Ничего о России знать не будешь, даже проехав ее вдоль и поперек, коли не обратишься к ее литературе, потому что Россия в литературе заключена вся, а Швейцария, к примеру, — нет.

А из русской литературы нельзя не знать обоих Толстых, Чехова, Достоевского, Гоголя, Ивана Бунина, и, что бы ты ни думал о происхождении «Тихого Дона» и его авторе, нельзя этот роман не прочитать, так же, как «Конармию» Бабеля или «Колымские рассказы» Шаламова.

А вот Тургенева можно и обойти. И судить о русской литературе можно хоть с Тургеневым, хоть без.

Есть прекрасные писатели, которых могло бы и не быть, а есть такие, отсутствие которых невозможно себе представить.

Если бы Чехов не родился, русские бы его придумали, а кто бы стал придумывать Тургенева?

Есть — и хорошо. Нет — тоже проживем. А как проживешь без Гоголя?

Иван Тургенев — писатель сдержанный, рассудительный, чуждый всякого рода интеллектуального экстремизма, не павший жертвой каких-либо идей, никем не притворяющийся, никому не подражающий, не страдающий никакими расстройствами, ни физическими, ни умственными, никаким вредным привычкам или иллюзиям не подверженный, абсолютно здоровый и довольно-таки обеспеченный — был художником, которому нечего прощать, а этого в России не любят.

Кроме того, столь совершенная конструкция не может дать подлинного самобытного таланта, который всегда выбирает болезнь, а не здоровье, не может обойтись без водки, питается пороком, неотступно следует за безумием.
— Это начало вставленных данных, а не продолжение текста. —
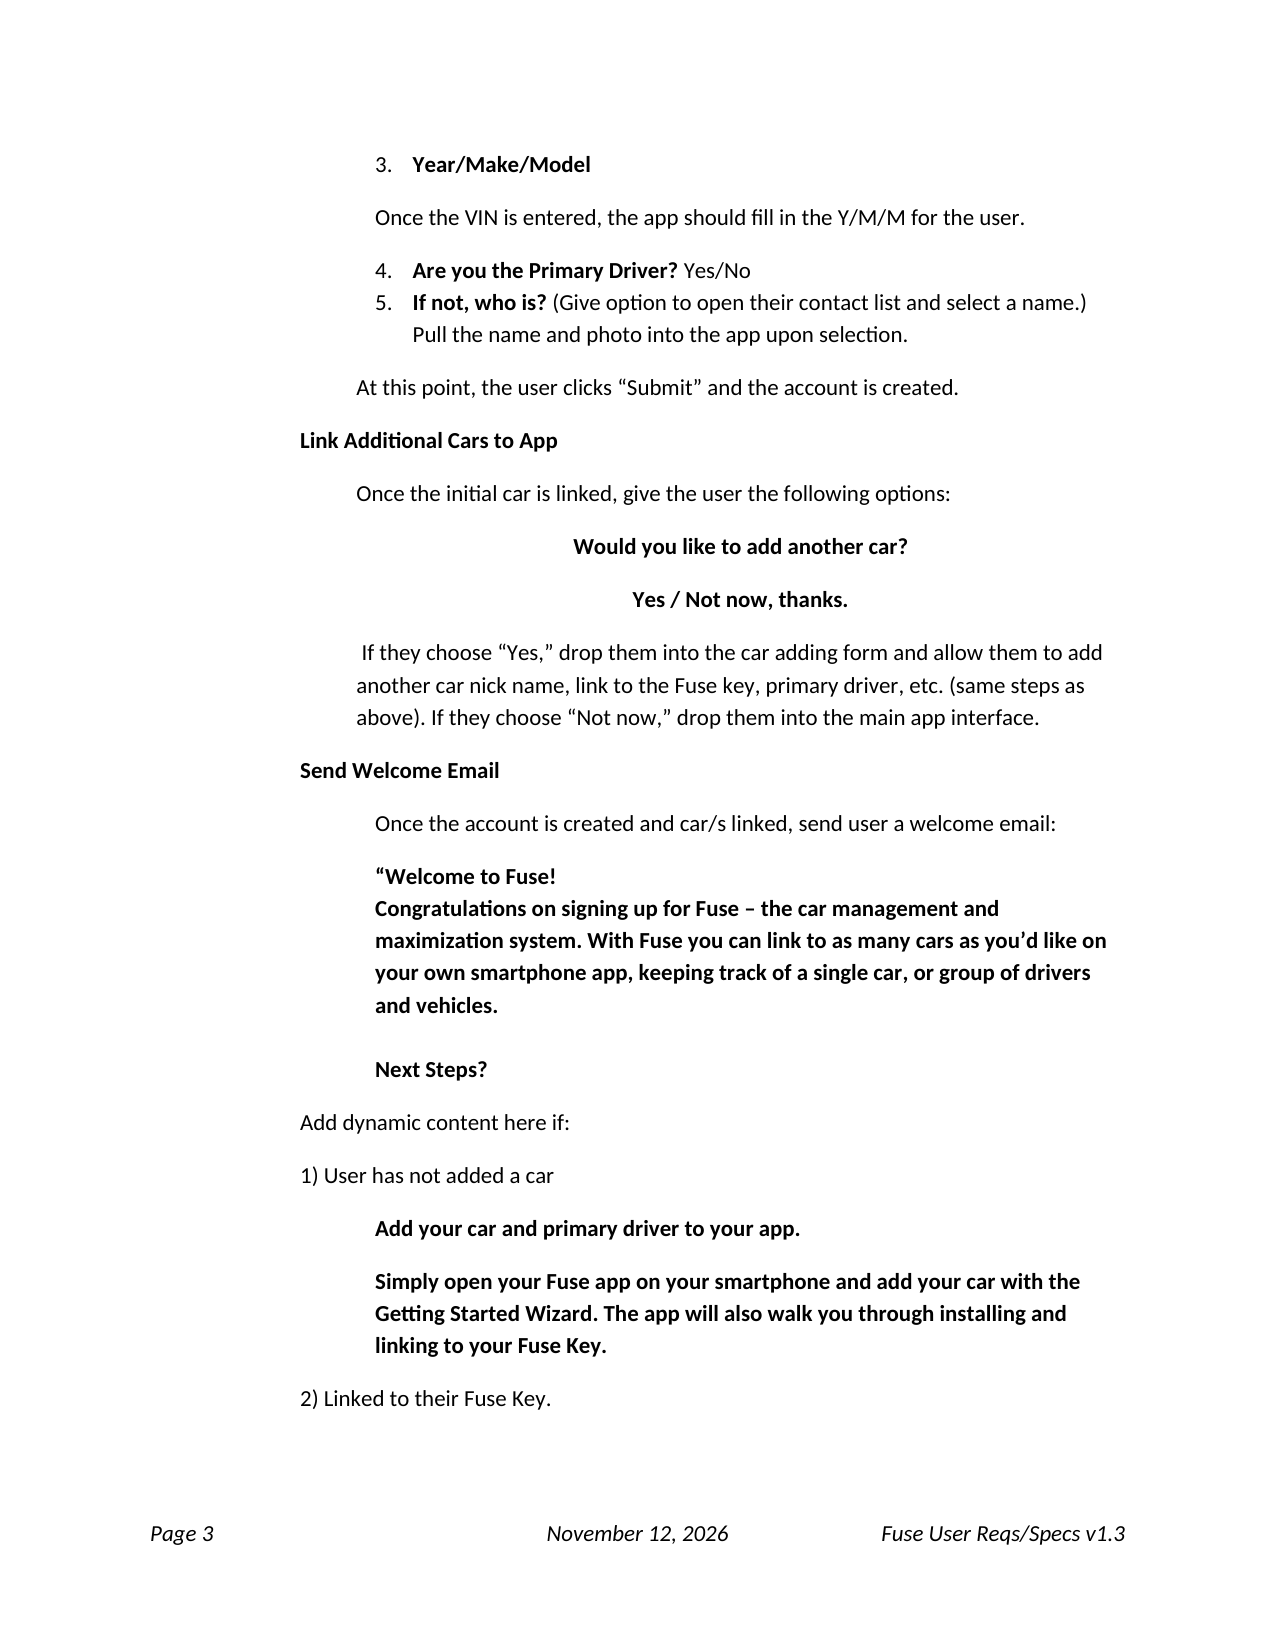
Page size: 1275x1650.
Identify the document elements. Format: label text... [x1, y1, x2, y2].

list Next Steps? [375, 1055, 1125, 1083]
text Once the initial car is linked, give the user the following options: [356, 479, 1125, 507]
text 2) Linked to their Fuse Key. [300, 1384, 1125, 1413]
text Yes / Not now, thanks. [356, 586, 1125, 613]
text Send Welcome Email [300, 756, 1125, 784]
text Add your car and primary driver to your app. [300, 1214, 1125, 1242]
list If not, who is? (Give option to open their contact list and select a name.) Pull the name and photo into the app upon selection. [375, 288, 1125, 348]
list Year/Make/Model [375, 150, 1125, 178]
text Once the account is created and car/s linked, send user a welcome email: [300, 809, 1125, 837]
text If they choose “Yes,” drop them into the car adding form and allow them to add another car nick name, link to the Fuse key, primary driver, etc. (same steps as above). If they choose “Not now,” drop them into the main app interface. [356, 638, 1125, 731]
text Simply open your Fuse app on your smartphone and add your car with the Getting Started Wizard. The app will also walk you through installing and linking to your Fuse Key. [375, 1267, 1125, 1359]
text Once the VIN is entered, the app should fill in the Y/M/M for the user. [375, 203, 1125, 231]
list Are you the Primary Driver? Yes/No [375, 256, 1125, 284]
text Add dynamic content here if: [300, 1108, 1125, 1136]
text At this point, the user clicks “Submit” and the account is created. [356, 373, 1125, 401]
text Link Additional Cars to App [300, 426, 1125, 454]
text 1) User has not added a car [300, 1161, 1125, 1189]
text Would you like to add another car? [356, 532, 1125, 561]
list Congratulations on signing up for Fuse – the car management and maximization system. With Fuse you can link to as many cars as you’d like on your own smartphone app, keeping track of a single car, or group of drivers and vehicles. [375, 894, 1125, 1019]
list “Welcome to Fuse! [375, 862, 1125, 890]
Так или иначе, разве можно сравнить Тургенева с монументальным Толстым, психопатом Достоевским, полубезумным, к тому же проснувшемся в собственном гробу Гоголем, Чеховым, которого подкосили в юности туберкулез и меланхолия, Алексеем Толстым, дискредитировавшим себя дружбой со Сталиным, трагическим Бабелем, до смерти допившимся Венедиктом Ерофеевым, терзаемым если не презрением, то ненавистью ко всем и вся Максимовым, вконец деградировавшим морально Шолоховым.

Вот это писатели — все познали, ни в чем их жизнь не пощадила, они солидарно, в хорошем и плохом, разделили судьбу русских собратьев.
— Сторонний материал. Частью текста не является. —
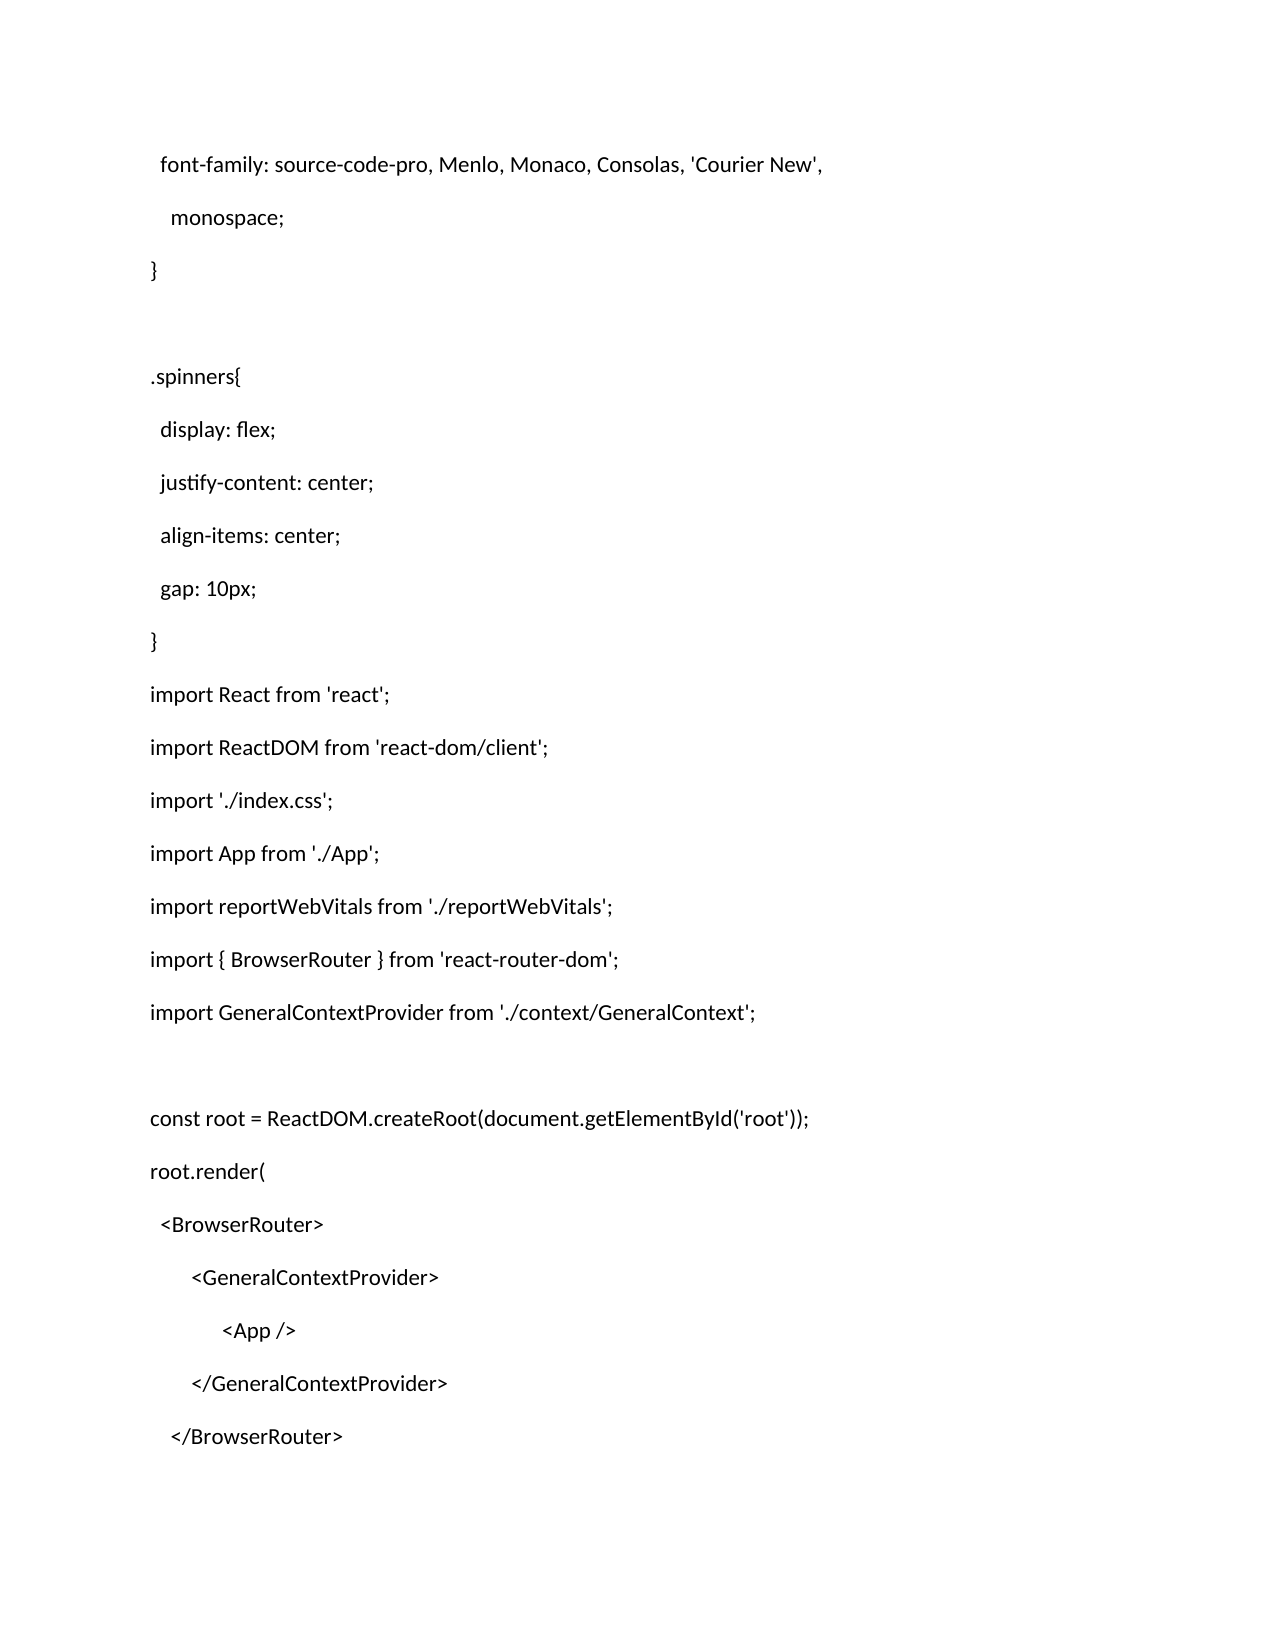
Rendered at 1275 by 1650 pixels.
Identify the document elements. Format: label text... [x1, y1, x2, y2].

И даже если судьба приподняла их над другими, одарив поистине ангельской красотой, как Блока, или неславянским везением, вопреки хаосу истории, как Бунина, они все же были глубоко убеждены, что приличия ради следовало бы несколько опуститься.

Тургеневу такое и в голову бы не пришло, как не пришло бы ему в голову скрывать свое западничество и желание жить вдали от родины, а это в России, будь то царской, большевистской, коммунистической или путинской, смертный грех — я совершенно серьезно говорю — искупления которому еще не придумали.

 

2

Тот, кто знает Тургенева, пусть попробует представить себе его без «Отцов и детей», «Рудина», «Месяца в деревне», «Дворянского гнезда». Да что тут представлять — нет без них писателя. А без «Записок охотника» — пожалуйста.
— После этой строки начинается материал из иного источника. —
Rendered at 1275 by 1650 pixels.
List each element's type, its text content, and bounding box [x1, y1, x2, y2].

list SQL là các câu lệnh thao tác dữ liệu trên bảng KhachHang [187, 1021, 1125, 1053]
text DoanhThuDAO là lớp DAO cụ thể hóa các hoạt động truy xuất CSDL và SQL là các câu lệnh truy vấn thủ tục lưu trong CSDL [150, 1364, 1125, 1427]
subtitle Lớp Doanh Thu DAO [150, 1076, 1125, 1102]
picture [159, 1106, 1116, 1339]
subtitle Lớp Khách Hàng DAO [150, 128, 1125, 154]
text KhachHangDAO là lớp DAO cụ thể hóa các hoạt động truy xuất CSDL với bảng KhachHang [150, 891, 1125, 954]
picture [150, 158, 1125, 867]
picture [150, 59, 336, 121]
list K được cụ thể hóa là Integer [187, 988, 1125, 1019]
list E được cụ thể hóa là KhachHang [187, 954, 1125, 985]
И раз уж мы пошли по этому пути, попытаемся вообразить этот сборник рассказов, не так чтобы очень охотничьих, без «Бежина луга» — что-то теряется, но ведь не окончательно, без «Певцов» — вещь по-своему блестящая, но словно бы тронутая Твеном, он тоже мог бы такое сочинить, без двух рассказов о Чертопханове — практически невозможно, но, с другой стороны, этот тип мне знаком, он здорово напоминает череду русских сумасбродов, которых хватает и в литературе, и в жизни.

А эта его роковая женщина, разумеется, исконно русская — но разве не звучит она в романсах? Разве не она просила ямщика не гнать лошадей? Не из «Яра» ли она, куда господа офицеры, и не только, ездили развлечься с цыганами, попеть, поплакать, блаженно попечалиться, а если найдет охота, то и в висок себе пальнуть?

Не видел ли я ее среди толпы женщин, которые без всякой нужды, в отличие от юнкеров, кадетов, белых казаков, потянулись осенью 1919 года в Одессу?

Да если сказать откровенно, разве не знаю я ее, шельму, назубок?

А вот Арину Тимофеевну из рассказа «Ермолай и мельничиха» — не знаю, а точнее, не знал.

 

3

Когда думаешь о России, на ум всегда приходит пространство, но не летнее — знойное, горячечное, жаркое, иссушающе-пыльное — нет, непременно снежное и морозное.

А ведь центральную Россию, занимающую территорию, равную половине Европы, включающую губернии размером с Бельгию и Голландию вместе взятые, клещами сжимает континентальный антициклон, приносящий невообразимую жару с мая до сентября и безветренные, тихие ночи с бодрым, что вовсе не означает холодным, утром. «Записки охотника» — как раз о такой России, орловской, калужской, болховской плюс две степные губернии аж за Курском.

Пристанище русских помещиков.

Действие происходит в середине XIX века, то есть в те времена, когда мир не то чтобы превосходил наш, сегодняшний, но руки-ноги у него были на месте, другими словами, всякая вещь была к чему-то приспособлена, большинство случайностей предсказуемы, отношения между людьми, проблемами, стихиями пропорциональны их значению, а, следовательно, лето бывало жарким, а зимы суровыми.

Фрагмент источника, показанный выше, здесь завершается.